The American Gaming Association (AGA) President and CEO Bill Miller has released a statement on bipartisan legislation Reps. Dina Titus (NV-01) and Guy Reschenthaler (PA-14) introduced last week to repeal the federal excise and head taxes:
“The federal excise and head taxes levied on legal U.S. sportsbooks generate little meaningful revenue for the government. Instead, they place legitimate businesses at a significant competitive disadvantage against illicit gambling operations which skirt taxes and licensing fees. Though originally enacted in the 1950’s as a tool to curb illegal gambling, these antiquated federal taxes now give illegal operators a leg up,” the statement says.
“To absorb the unnecessary burden of these taxes, legal sportsbooks are forced to offer worse odds and payouts or reduce investment in promoting legal betting channels to the public. Furthermore, the head tax serves as an impediment to hiring at a time when providing jobs is critical.

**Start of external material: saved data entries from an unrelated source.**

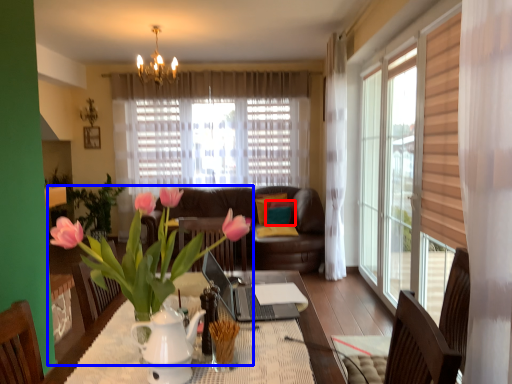
Question: Which of the following is the closest to the observer, pillow (highlighted by a red box) or houseplant (highlighted by a blue box)?

Choices:
 (A) pillow
 (B) houseplant

Answer: (B)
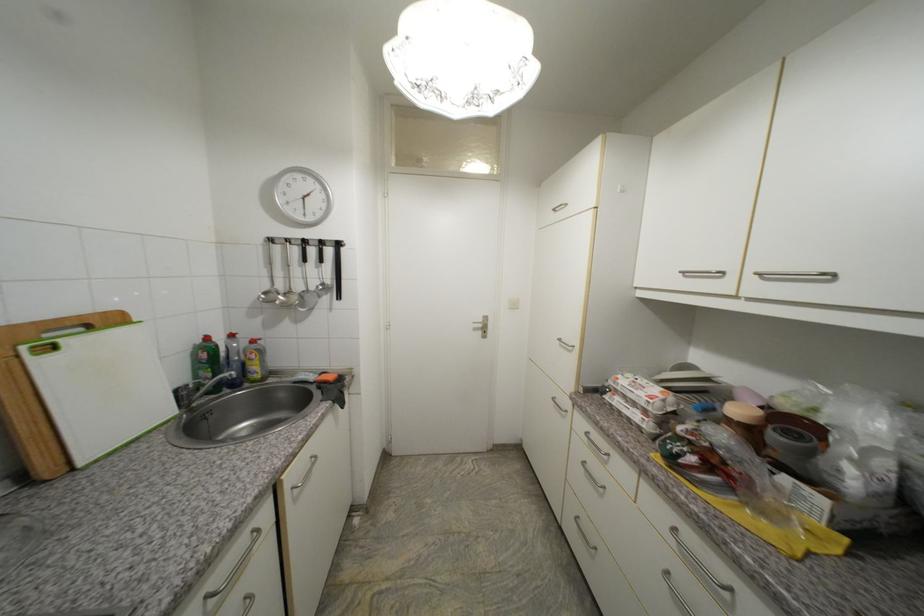
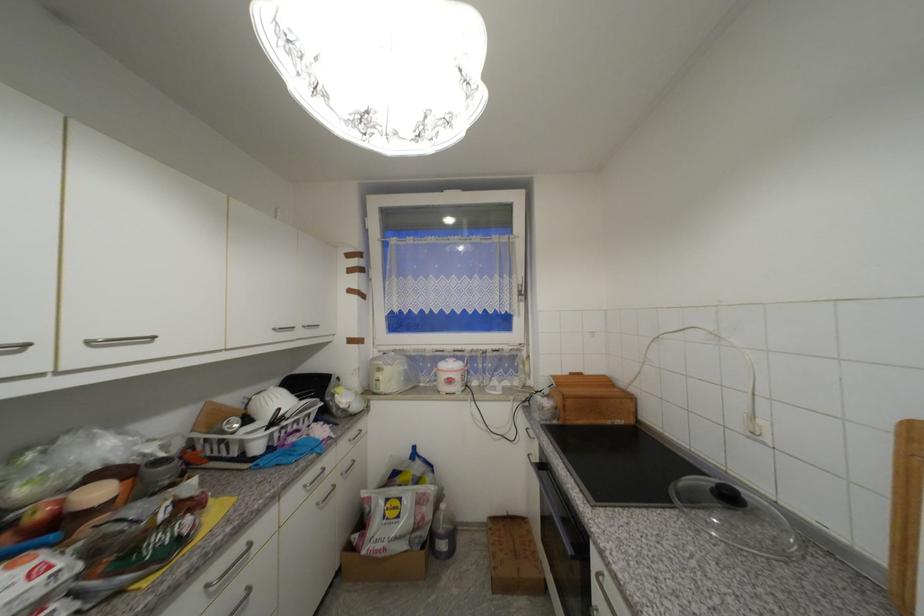
Find the pixel in the second image that matches (681,531) in the first image.

(213, 588)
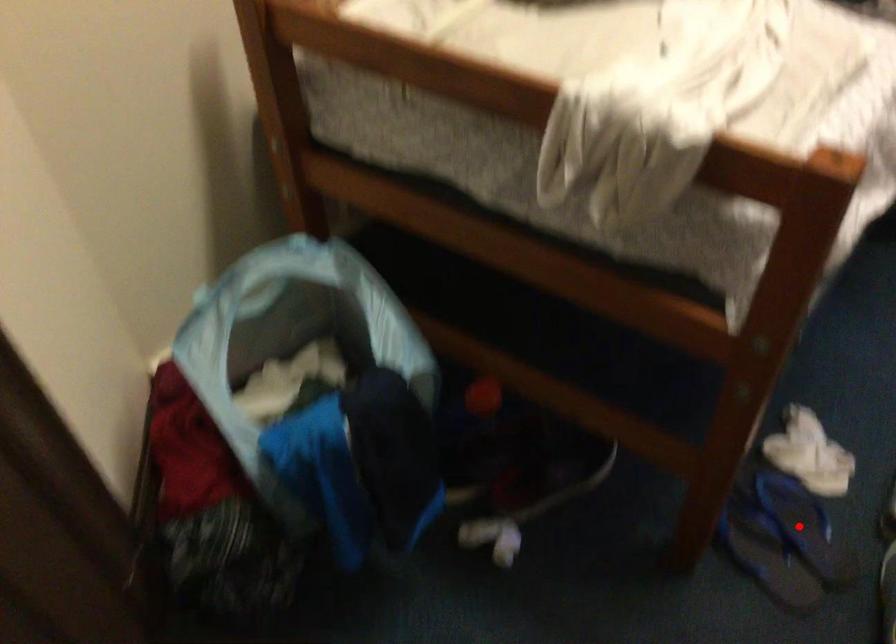
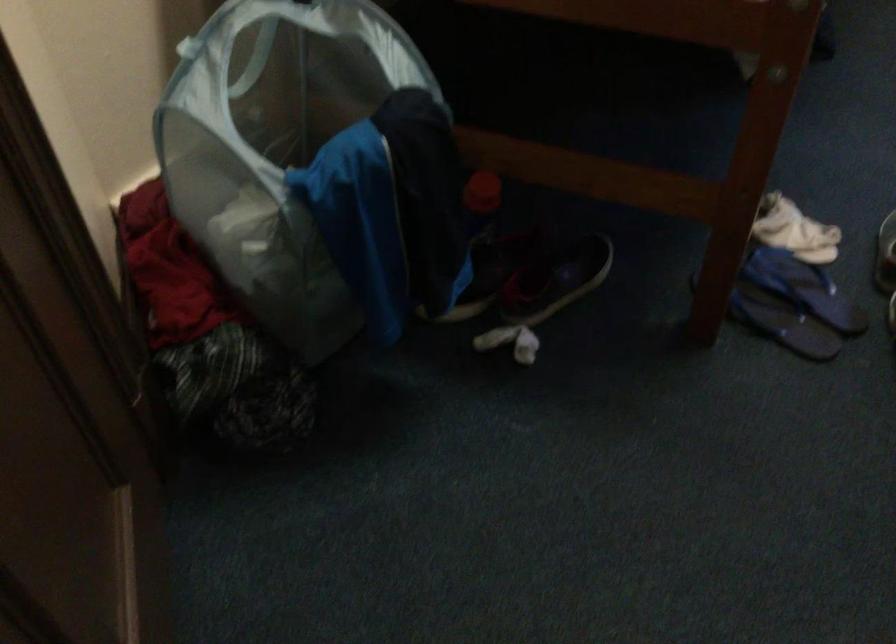
In the second image, find the point that corresponds to the highlighted location in the first image.

(804, 288)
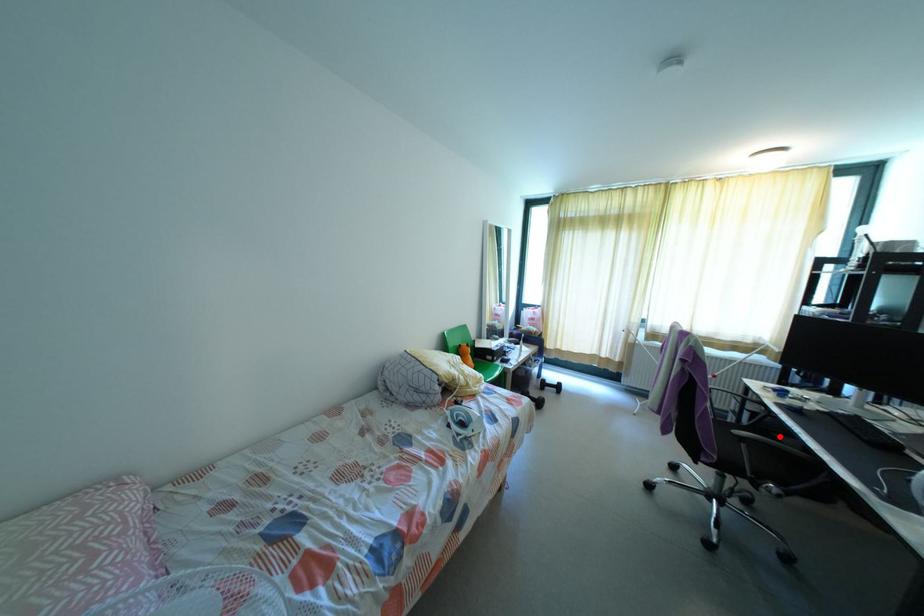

“I’m grateful to the Congressional Gaming Caucus’ Co-Chairs Reps. Titus and Reschenthaler for introducing this legislation today to provide regulated operators with meaningful relief as they recover from the COVID-19 sports shutdown. Eliminating these taxes is a long overdue step to enable a legal, regulated environment for sports betting that will better protect customers and generate much-needed revenue for state and local economies.”
The Internal Revenue Code requires regulated sports betting operators to pay a 0.25% federal excise tax on all wagers, in addition to a $50 annual tax (head tax) for every employee engaged in receiving bets. These taxes accounted for less than $33 million in federal tax dollars in 2019.

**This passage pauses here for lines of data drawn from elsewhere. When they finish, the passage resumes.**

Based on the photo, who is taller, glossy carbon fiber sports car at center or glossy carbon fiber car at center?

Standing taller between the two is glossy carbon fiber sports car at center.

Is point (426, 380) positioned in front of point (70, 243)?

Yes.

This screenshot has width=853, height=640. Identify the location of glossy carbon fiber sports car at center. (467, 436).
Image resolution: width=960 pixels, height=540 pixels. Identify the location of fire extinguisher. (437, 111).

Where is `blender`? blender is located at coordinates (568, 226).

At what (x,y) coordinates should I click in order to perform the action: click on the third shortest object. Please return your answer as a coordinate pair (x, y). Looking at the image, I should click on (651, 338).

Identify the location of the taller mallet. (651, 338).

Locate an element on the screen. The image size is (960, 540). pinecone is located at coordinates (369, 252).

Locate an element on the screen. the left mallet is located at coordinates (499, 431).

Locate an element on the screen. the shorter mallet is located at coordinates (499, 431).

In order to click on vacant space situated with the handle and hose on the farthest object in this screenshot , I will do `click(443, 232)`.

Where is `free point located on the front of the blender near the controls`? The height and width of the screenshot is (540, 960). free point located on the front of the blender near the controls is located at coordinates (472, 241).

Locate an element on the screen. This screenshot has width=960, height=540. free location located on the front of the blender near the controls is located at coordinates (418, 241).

Sportsbooks operate with a very low margin even in the lowest-taxed jurisdictions. For example, Nevada sportsbooks’ revenue is typically 5 percent of the total amount wagered, before accounting for taxes and operator expenses.
AGA research released Tuesday found that consumers want to wager legally but are still confused about which options are safe and regulated. Educating consumers about their legal options is critical to bringing bettors into the legal, regulated market.
Miller encouraged Congress to repeal the excise tax in his testimony before the Senate Judiciary Committee on Wednesday.